No trecho mais duro da maratona de Atenas, na subida entre o 18º e o 35º quilômetro da prova, Vanderlei Cordeiro enfrenta um adversário conhecido: o recordista mundial Paul Tergat. O brasileiro e o queniano se destacam do grupo principal e lutam por um lugar no pódio. No final, Vanderlei dá o bote em Tergat e conquista a tão sonhada medalha olímpica.

Reuters 
Vanderlei comemora no pódio em Atenas
Foi essa a prova que o brasileiro Vanderlei Cordeiro de Lima construiu em sua imaginação durante as semanas de treinamento em Paipa, na Colômbia, que antecederam os Jogos. Em entrevista coletiva concedida nesta quarta-feira, o medalhista de bronze na prova que encerrou os Jogos Olimpícos disse que "sonhava" com a luta com Tergat diariamente, imaginando o que teria que fazer para vencer.

"Era um filme que passava na minha cabeça. Eu lutava por medalha e meu adversário era sempre o Paul Tergat. Eu pensava nisso durante todos os treinos em Paipa, foi o jeito que encontrei para ficar focado no meu objetivo", afirma Vanderlei, que conseguiu o bronze mesmo após ser agredido pelo ex-padre irlandês Cornelius Horan a cerca de 8 km do final da prova.

Segundo o maratonista, sua estratégia inicial era marcar Tergat, apontado como um dos favoritos ao ouro, e seguir o ritmo do queniano até o momento que se sentisse confiante para impor seu próprio ritmo. "Eu fiquei com ele no começo, mas aí vi que ele não ia fazer uma boa prova", contou Vanderlei. "Aí, disparei", explica.

Além do "filme", Vanderlei se baseou em uma carta de seu técnico, Ricardo D'Angelo, entregue ao maratonista momentos antes da largada (leia a íntegra da carta). "Ele me deu umas dicas, pautou minha estratégia e me deu confiança para seguir meu ritmo", diz.

D'Angelo teve pouco contato com Vanderlei em Atenas, pois não pode ficar hospedado na Vila Olímpica por não fazer parte da delegação do COB -o técnico oficial dos maratonistas olímpicos do Brasil foi Carlos Cavalheiro. "A gente conversou bastante quando me preparei em Paipa, mas depois que fui para Atenas, só nos encontramos uma vez", conta.

"Devo muito ao Ricardo, pois temos uma relação de confiança muito grande. Quando comecei a correr, ele estava começando a carreira de técnico. Crescemos e aprendemos muita coisa juntos", conta o maratonista. A carta foi entregue a Vanderlei pelo treinador João Paulo da Cunha, técnico da arremessadora de peso Elisângela Adriano.

"Pensei muito na carta, principalmente quando comecei a me destacar. O pessoal viu eu correndo forte na subida e achou que eu ia parar logo, mas não me preocupei com isso", explica o maratonista. "Na hora da agressão, aquilo também me fez seguir, porque eu sabia que tinha muita gente que confiava em mim e que eu não poderia decepcioná-los", completou.

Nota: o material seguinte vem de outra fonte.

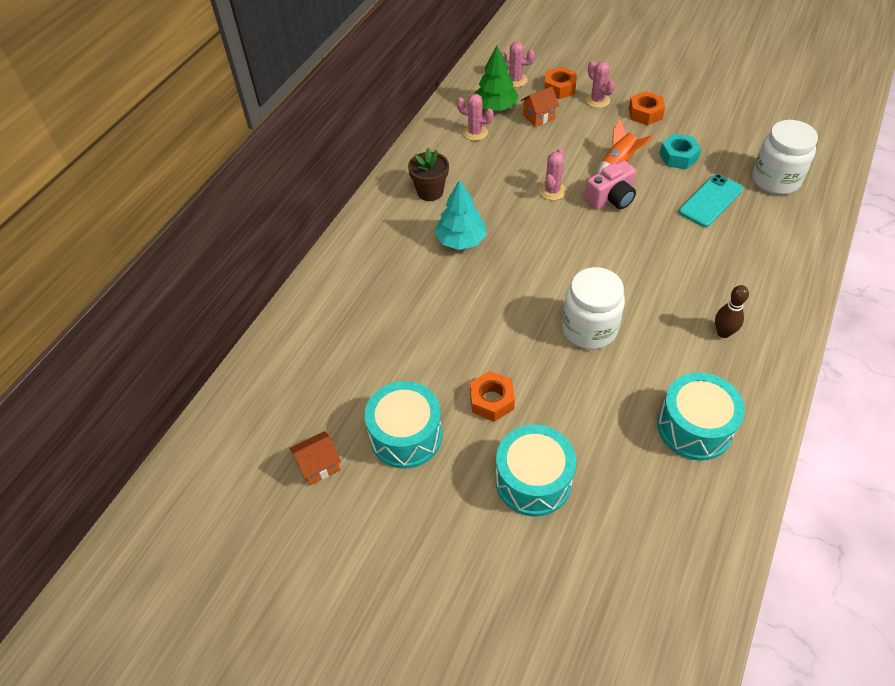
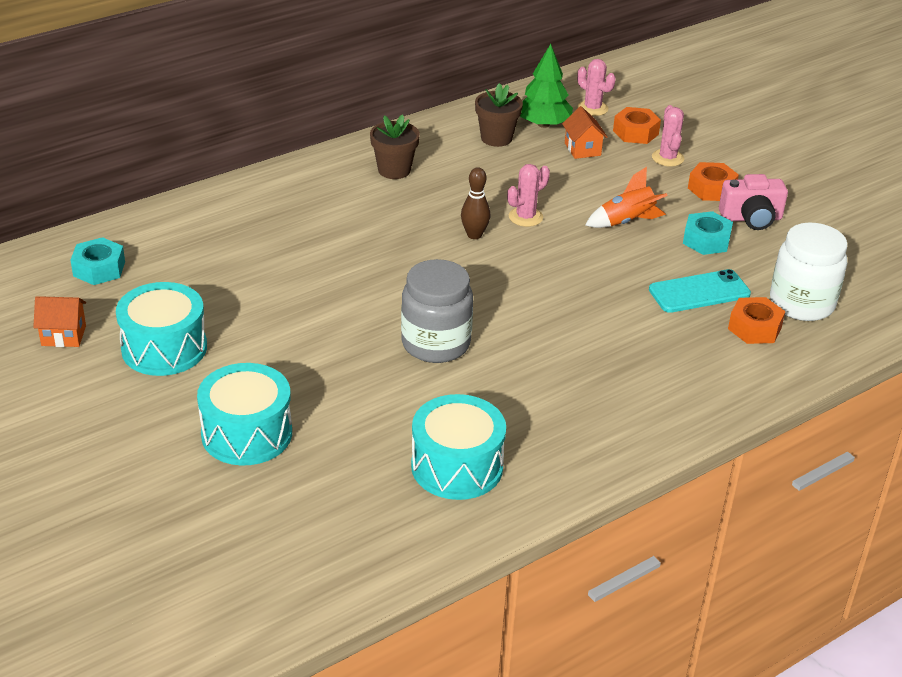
camera: 25 degrees right, 15 degrees down
(291, 387) = (99, 269): none -> turquoise nut
(461, 240) = (382, 221): turquoise tree -> none
(475, 132) = (496, 138): pink cactus -> brown flower pot
(491, 400) = (274, 357): orange nut -> orange nut (754, 328)
(538, 117) = (582, 149): orange house -> orange house turned 75 degrees clockwise
(589, 329) = (435, 344): white jar -> grey jar
(611, 198) = (584, 247): pink camera -> pink camera (751, 218)
(723, 332) = (580, 406): brown bowling pin -> brown bowling pin (474, 235)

Após a conquista da medalha olímpica, o próximo plano de Vanderlei é subir ao pódio no próximo Mundial de Atletismo. "Vou conversar com o Ricardo e acho que vamos colocar o título Mundial como objetivo principal. Quero me preparar para isso, para faturar mais uma medalha importante", afirmou Vanderlei. O evento será disputado em agosto de 2005 na cidade de Helsinque (Finlândia).

Carta
Vanderlei guarda apenas uma mágoa em relação ao desfecho da prova nas Olimpíadas de Atenas: a declaração do italiano Stefano Baldini, medalhista de ouro, que afirmou que ultrapassaria o brasileiro mesmo que este não tivesse sido agredido por Horan.

"Acho que ele foi muito infeliz na declaração. Ninguém perde nada sendo humilde", afirmou Vanderlei, que disse não ter tido contato com o italiano depois da competição. "Ele foi seco comigo, não me cumprimentou direito no pódio", disse o brasileiro.

Baldini também demonstrou irritação após a prova, quando abandonou a entrevista coletiva realizada com os vencedores, já que a maioria das perguntas foram dirigidas ao brasileiro. "Não sei porque ele fez isso, mas acho que isso só valoriza minha medalha", afirmou.

Vanderlei disse também que não pretende responder a carta que o ex-padre irlandês Cornelius Horan prometeu enviar ao brasileiro, pedindo desculpas dos incidentes ocorridos durante a maratona. "Não tenho relações com ele. Aceito as desculpas, mas não preciso responder nada", disse.